→ PROBLEM TO WORK ON:
Copy every record word for word. Pictures are not part of the copy.

Machine-readable hardware designs
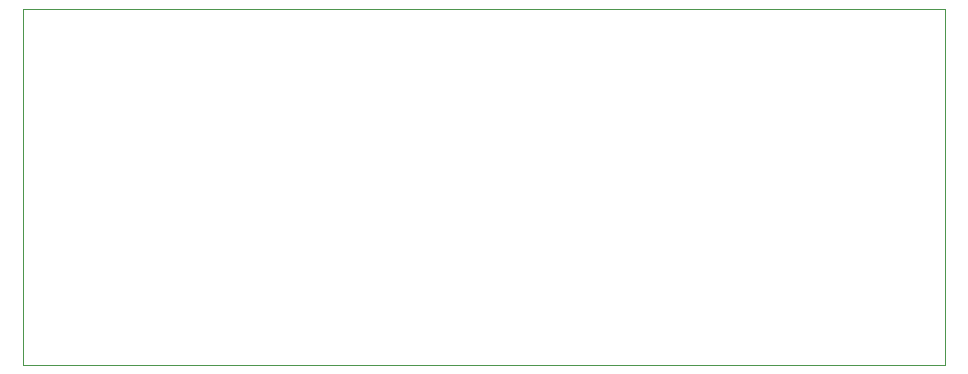
<source format=gko>
G75*
%MOIN*%
%OFA0B0*%
%FSLAX24Y24*%
%IPPOS*%
%LPD*%
%AMOC8*
5,1,8,0,0,1.08239X$1,22.5*
%
%ADD10C,0.0000*%
D10*
X000215Y000105D02*
X000215Y011975D01*
X030957Y011975D01*
X030957Y000105D01*
X000215Y000105D01*
M02*

</source>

→ EXERCISE SOLUTION:
<source format=gko>
G75*
%MOIN*%
%OFA0B0*%
%FSLAX24Y24*%
%IPPOS*%
%LPD*%
%AMOC8*
5,1,8,0,0,1.08239X$1,22.5*
%
%ADD10C,0.0000*%
D10*
X000215Y000105D02*
X000215Y011975D01*
X030957Y011975D01*
X030957Y000105D01*
X000215Y000105D01*
M02*

</source>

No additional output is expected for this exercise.